Similarly with Russia, NATO and its member states need to continue to exert pressure on Russia, given the continued unrest in Eastern Ukraine. Similarly, Russian intervention in Syria has also raised the possibility of an inadvertent military contact between NATO and Russia similar to the previous Turkish incident. NATO member states and other Western states’ need to avoid their previous tepid response to Russia’s annexation of another state’s territory and be able to quickly seize the narrative while simultaneously forcefully countering competing ones.

Fundamentally, it is impossible to articulate an effective strategic narrative without an ultimate achievable goal. In this environment it becomes a serious challenge to adequately articulate a strategic narrative of success, let alone sufficiently ‘sell’ the public on the need for overseas intervention. Social media and the Internet are particular areas which need to be better understood and utilised, as this is the main area where counter-narratives are likely to emerge.
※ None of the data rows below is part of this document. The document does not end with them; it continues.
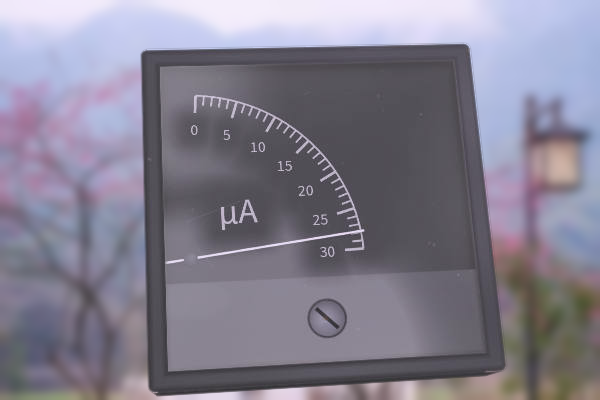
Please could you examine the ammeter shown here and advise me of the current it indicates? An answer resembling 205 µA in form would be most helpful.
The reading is 28 µA
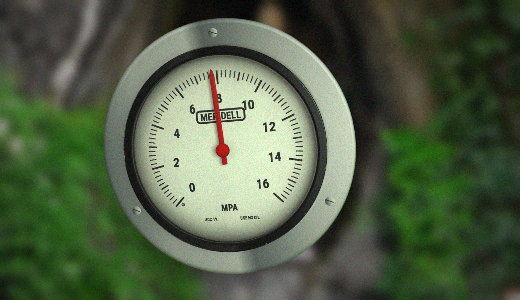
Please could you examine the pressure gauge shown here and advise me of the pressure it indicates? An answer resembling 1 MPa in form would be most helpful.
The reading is 7.8 MPa
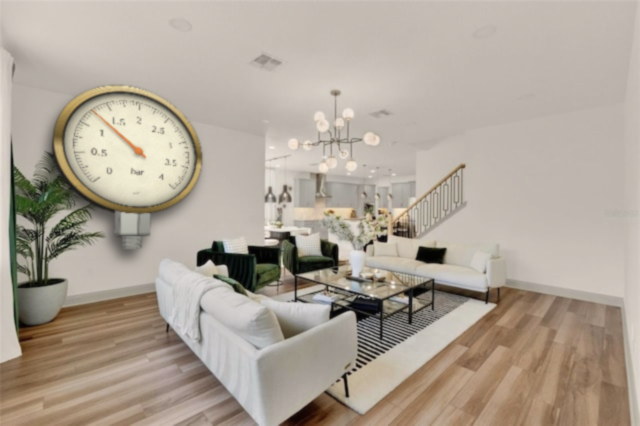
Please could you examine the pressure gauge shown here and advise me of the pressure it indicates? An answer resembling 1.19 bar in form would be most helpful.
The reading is 1.25 bar
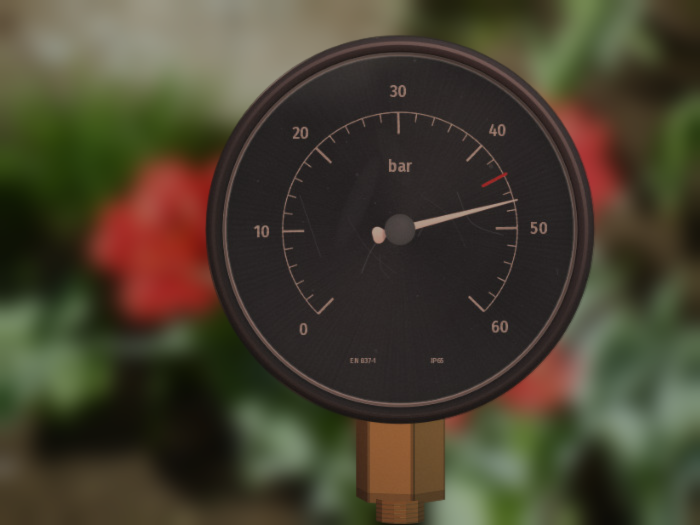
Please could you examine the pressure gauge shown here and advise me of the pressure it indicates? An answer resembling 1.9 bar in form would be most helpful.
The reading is 47 bar
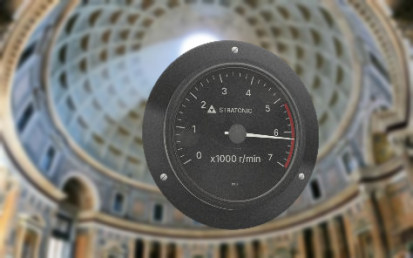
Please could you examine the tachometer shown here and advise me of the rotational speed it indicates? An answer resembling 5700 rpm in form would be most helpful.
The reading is 6200 rpm
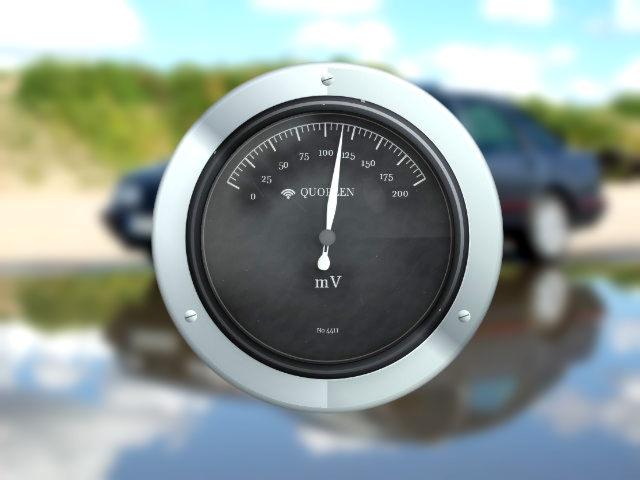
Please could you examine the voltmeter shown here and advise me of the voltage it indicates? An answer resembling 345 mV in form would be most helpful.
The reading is 115 mV
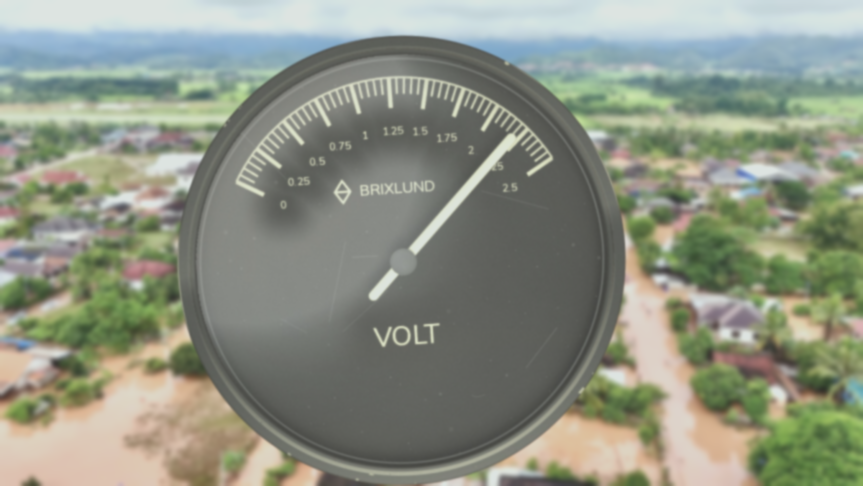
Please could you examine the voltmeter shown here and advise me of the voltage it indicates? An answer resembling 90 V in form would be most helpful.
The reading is 2.2 V
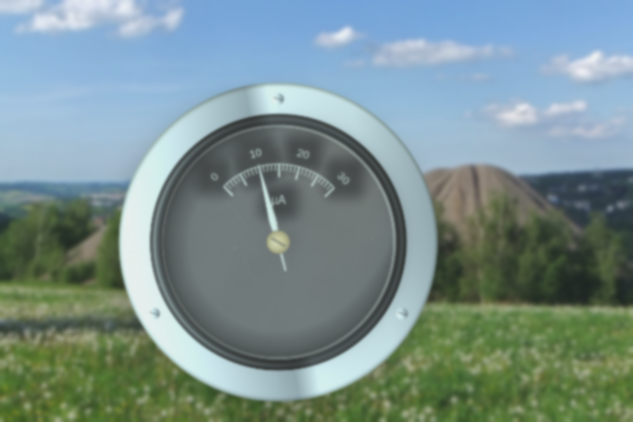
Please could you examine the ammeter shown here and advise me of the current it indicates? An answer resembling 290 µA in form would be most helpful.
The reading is 10 µA
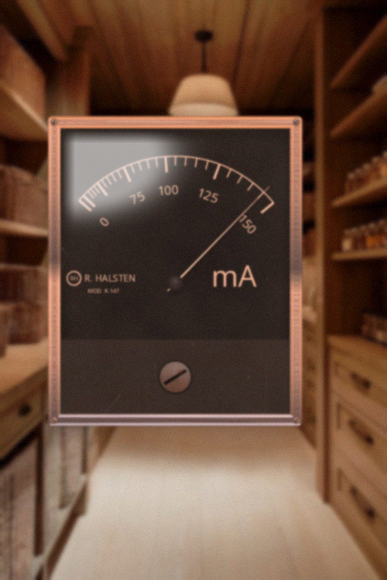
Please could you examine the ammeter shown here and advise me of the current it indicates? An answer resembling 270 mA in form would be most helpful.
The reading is 145 mA
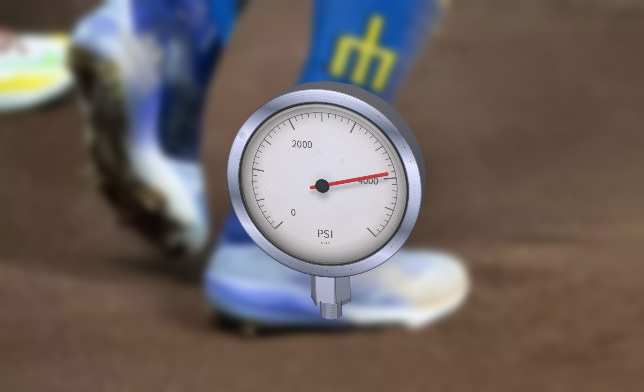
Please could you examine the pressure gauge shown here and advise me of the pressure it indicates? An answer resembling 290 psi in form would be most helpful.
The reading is 3900 psi
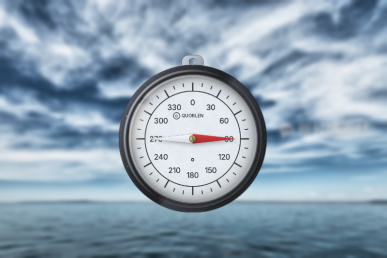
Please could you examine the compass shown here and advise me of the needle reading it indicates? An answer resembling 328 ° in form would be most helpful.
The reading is 90 °
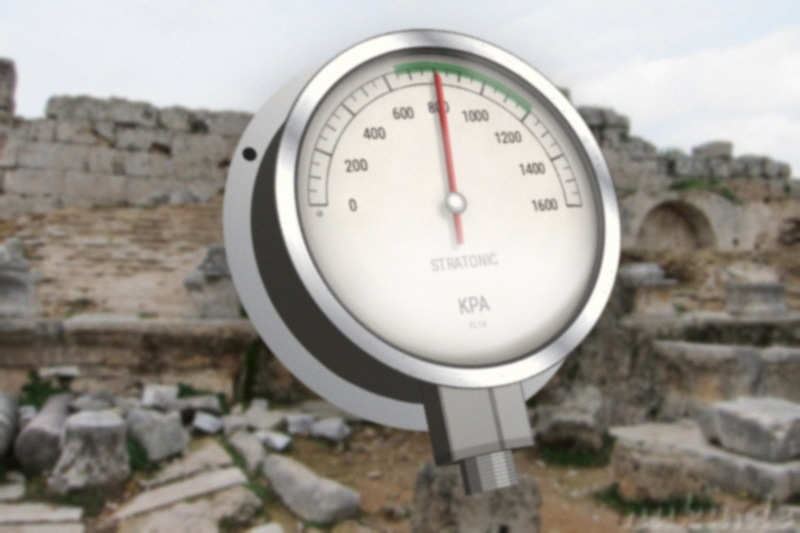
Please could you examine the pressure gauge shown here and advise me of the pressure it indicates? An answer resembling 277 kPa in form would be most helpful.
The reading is 800 kPa
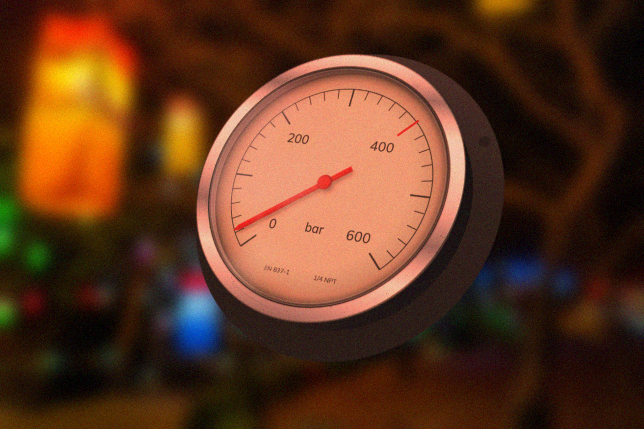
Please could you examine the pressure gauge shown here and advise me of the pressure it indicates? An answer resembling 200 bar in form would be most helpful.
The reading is 20 bar
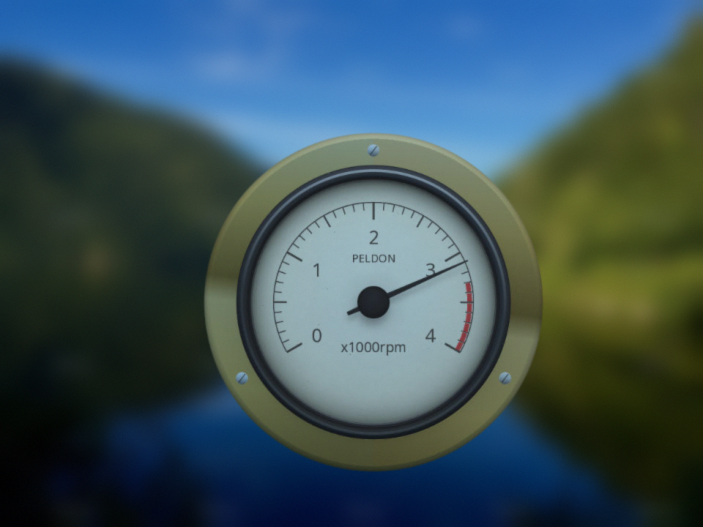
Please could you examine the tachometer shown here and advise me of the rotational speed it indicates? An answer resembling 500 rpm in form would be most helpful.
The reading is 3100 rpm
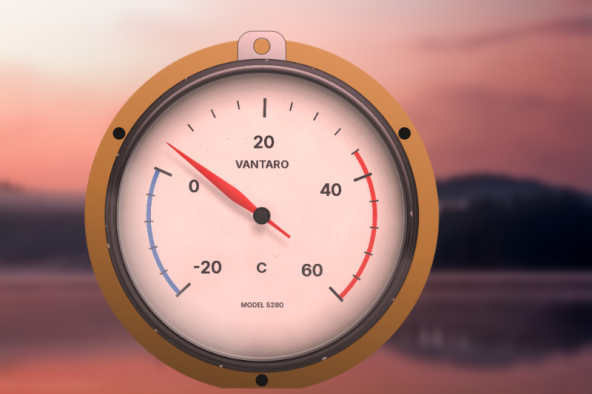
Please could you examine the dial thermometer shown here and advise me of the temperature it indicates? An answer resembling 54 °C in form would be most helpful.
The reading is 4 °C
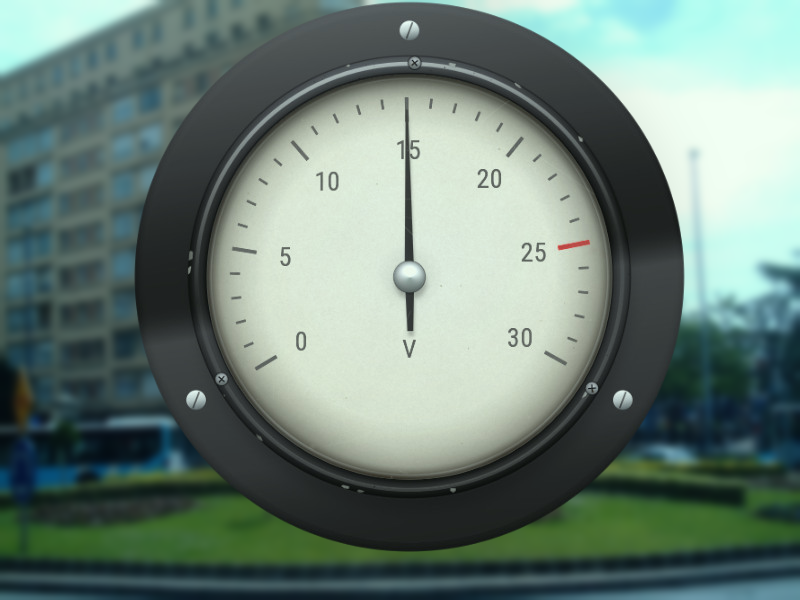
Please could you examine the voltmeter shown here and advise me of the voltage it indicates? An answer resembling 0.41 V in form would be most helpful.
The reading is 15 V
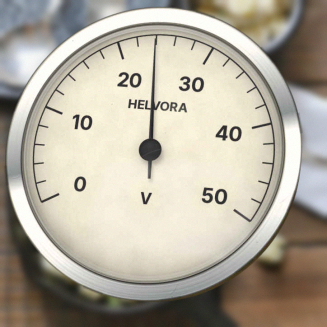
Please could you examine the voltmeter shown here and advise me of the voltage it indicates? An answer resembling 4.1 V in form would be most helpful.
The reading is 24 V
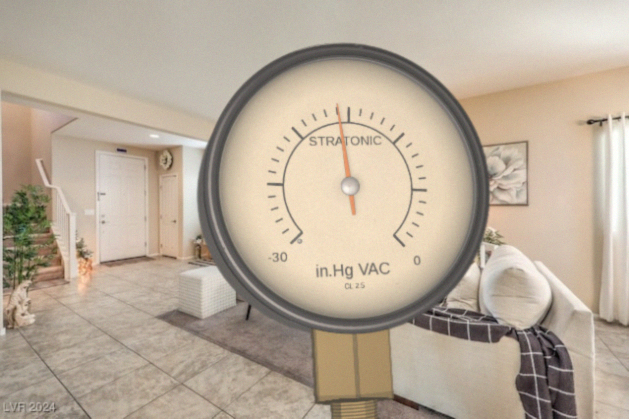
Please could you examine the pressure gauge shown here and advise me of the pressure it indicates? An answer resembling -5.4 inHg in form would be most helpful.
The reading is -16 inHg
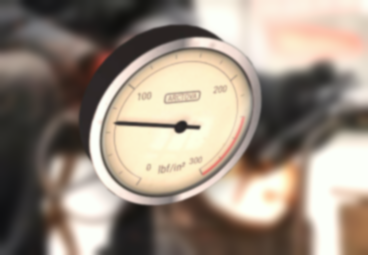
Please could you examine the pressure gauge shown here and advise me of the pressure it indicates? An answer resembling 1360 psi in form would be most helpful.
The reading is 70 psi
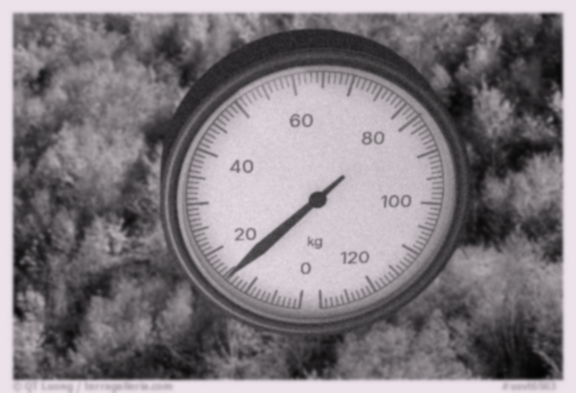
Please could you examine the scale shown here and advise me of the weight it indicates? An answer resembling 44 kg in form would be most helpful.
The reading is 15 kg
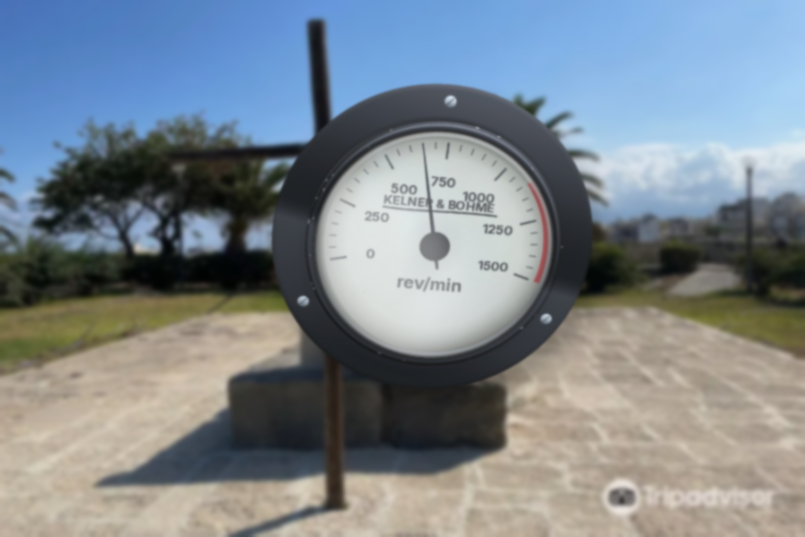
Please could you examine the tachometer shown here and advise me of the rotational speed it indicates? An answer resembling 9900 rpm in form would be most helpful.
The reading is 650 rpm
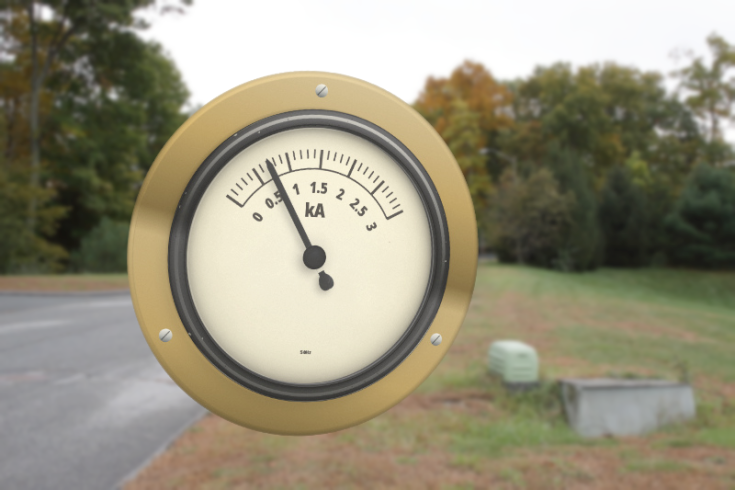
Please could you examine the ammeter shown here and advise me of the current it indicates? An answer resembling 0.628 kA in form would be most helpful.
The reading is 0.7 kA
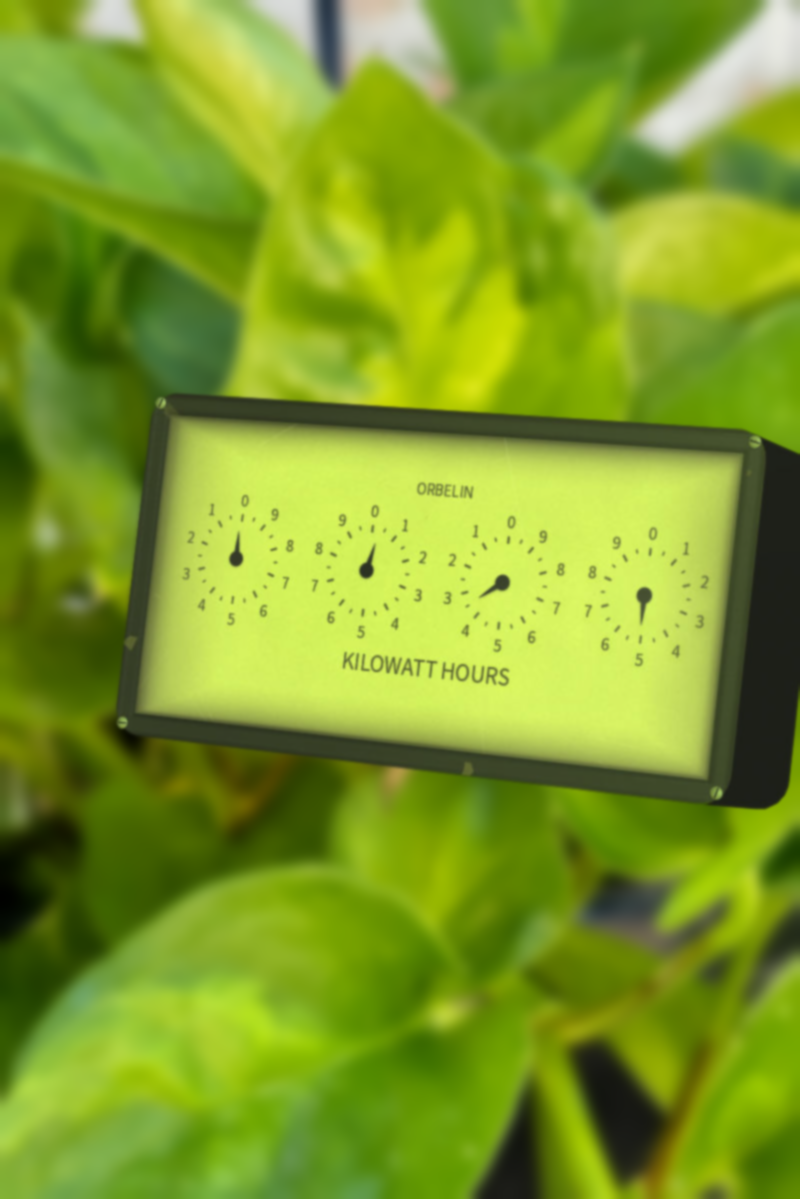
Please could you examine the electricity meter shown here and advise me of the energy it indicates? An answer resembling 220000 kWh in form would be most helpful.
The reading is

This should not be read as a rejection of overseas diplomatic or military action, but instead a call to reframe how we discuss, rationalise and ultimately, narrate these operations. Moreover, it is a plea for a clear-headed, proactive approach to strategy coupled with effective leadership. In doing so Western governments’ can take practical steps against state and non-state adversaries while also articulating what they aim to achieve through these actions and how these actions fit into wider narratives about these states.

Given the rapidly changing media landscape, adaptation is necessary. Strategy and narrative can no longer be treated as separate elements; neglecting one can now effectively condemn the other.

[1] See Lawrence Freedman, The Transformation of Strategic Affairs, IISS Adelphi Paper 379, Routledge: London, 2006.